Local network 715 and the Internet 718 both use electrical, electromagnetic or optical signals that carry digital data streams. The signals through the various networks and the signals on network link 714 and through communication interface 713, which carry the digital data to and from computer platform 701, are exemplary forms of carrier waves transporting the information.
Computer platform 701 can send messages and receive data, including program code, through the variety of network(s) including Internet 718 and LAN 715, network link 714 and communication interface 713. In the Internet example, when the system 701 acts as a network server, it might transmit a requested code or data for an application program running on client(s) 720 and/or 721 through Internet 718, gateway/firewall 717, local area network 715 and communication interface 713. Similarly, it may receive code from other network resources.
The received code may be executed by processor 705 as it is received, and/or stored in persistent or volatile storage devices 708 and 706, respectively, or other non-volatile storage for later execution. In this manner, computer system 701 may obtain application code in the form of a carrier wave.
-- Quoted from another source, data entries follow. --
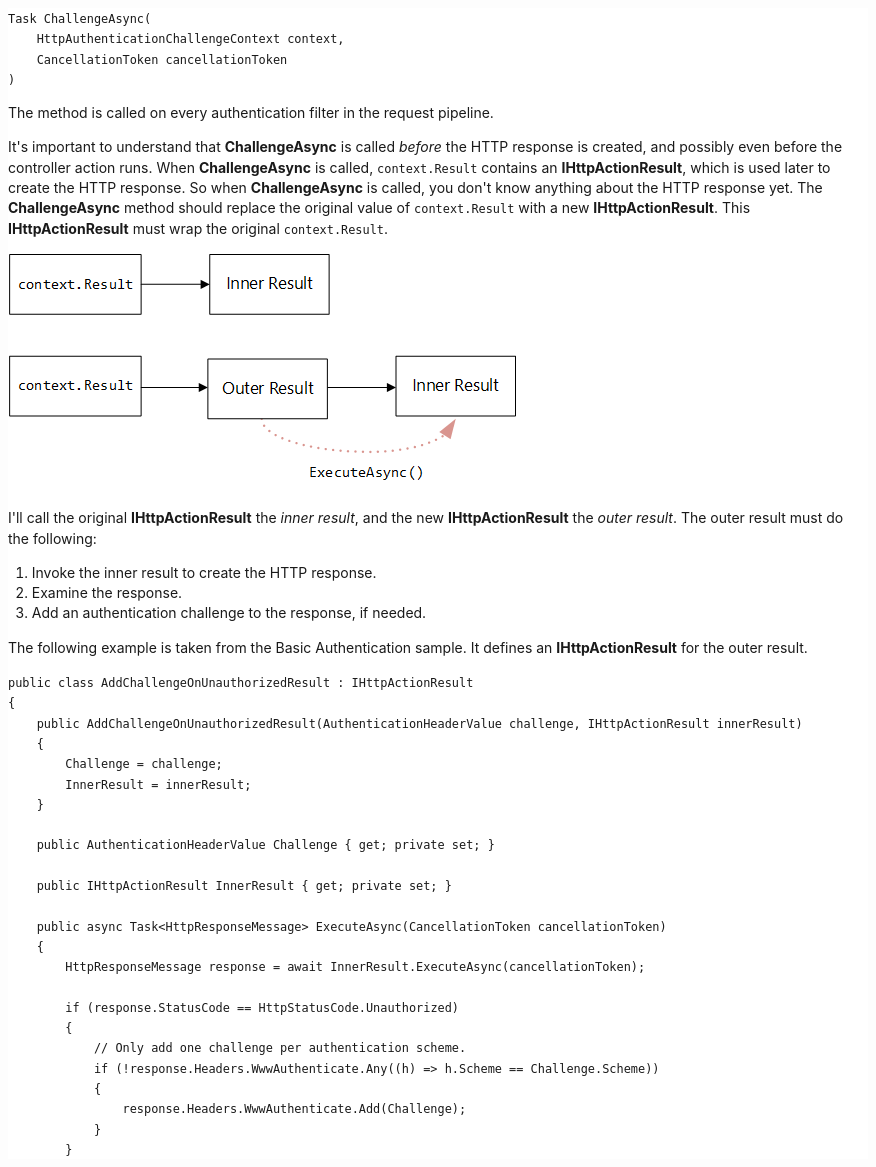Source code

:    Task ChallengeAsync(
        HttpAuthenticationChallengeContext context,
        CancellationToken cancellationToken
    )

The method is called on every authentication filter in the request pipeline.

It's important to understand that **ChallengeAsync** is called *before* the HTTP response is created, and possibly even before the controller action runs. When **ChallengeAsync** is called, `context.Result` contains an **IHttpActionResult**, which is used later to create the HTTP response. So when **ChallengeAsync** is called, you don't know anything about the HTTP response yet. The **ChallengeAsync** method should replace the original value of `context.Result` with a new **IHttpActionResult**. This **IHttpActionResult** must wrap the original `context.Result`.

![](authentication-filters/_static/image3.png)

I'll call the original **IHttpActionResult** the *inner result*, and the new **IHttpActionResult** the *outer result*. The outer result must do the following:

1. Invoke the inner result to create the HTTP response.
2. Examine the response.
3. Add an authentication challenge to the response, if needed.

The following example is taken from the Basic Authentication sample. It defines an **IHttpActionResult** for the outer result.

    public class AddChallengeOnUnauthorizedResult : IHttpActionResult
    {
        public AddChallengeOnUnauthorizedResult(AuthenticationHeaderValue challenge, IHttpActionResult innerResult)
        {
            Challenge = challenge;
            InnerResult = innerResult;
        }
    
        public AuthenticationHeaderValue Challenge { get; private set; }
    
        public IHttpActionResult InnerResult { get; private set; }
    
        public async Task<HttpResponseMessage> ExecuteAsync(CancellationToken cancellationToken)
        {
            HttpResponseMessage response = await InnerResult.ExecuteAsync(cancellationToken);
    
            if (response.StatusCode == HttpStatusCode.Unauthorized)
            {
                // Only add one challenge per authentication scheme.
                if (!response.Headers.WwwAuthenticate.Any((h) => h.Scheme == Challenge.Scheme))
                {
                    response.Headers.WwwAuthenticate.Add(Challenge);
                }
            }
It should be noted that the present invention is not limited to any specific firewall system. The inventive policy-based content processing system may be used in any of the three firewall operating modes and specifically NAT, routed and transparent.
Finally, it should be understood that processes and techniques described herein are not inherently related to any particular apparatus and may be implemented by any suitable combination of components. Further, various types of general purpose devices may be used in accordance with the teachings described herein. It may also prove advantageous to construct specialized apparatus to perform the method steps described herein. The present invention has been described in relation to particular examples, which are intended in all respects to be illustrative rather than restrictive. Those skilled in the art will appreciate that many different combinations of hardware, software, and firmware will be suitable for practicing the present invention. For example, the described software may be implemented in a wide variety of programming or scripting languages, such as Assembler, C/C++, perl, shell, PHP, Java, etc.
Moreover, other implementations of the invention will be apparent to those skilled in the art from consideration of the specification and practice of the invention disclosed herein. Various aspects and/or components of the described embodiments may be used singly or in any combination in the computerized system with avatar interaction functionality. It is intended that the specification and examples be considered as exemplary only, with a true scope and spirit of the invention being indicated by the following claims.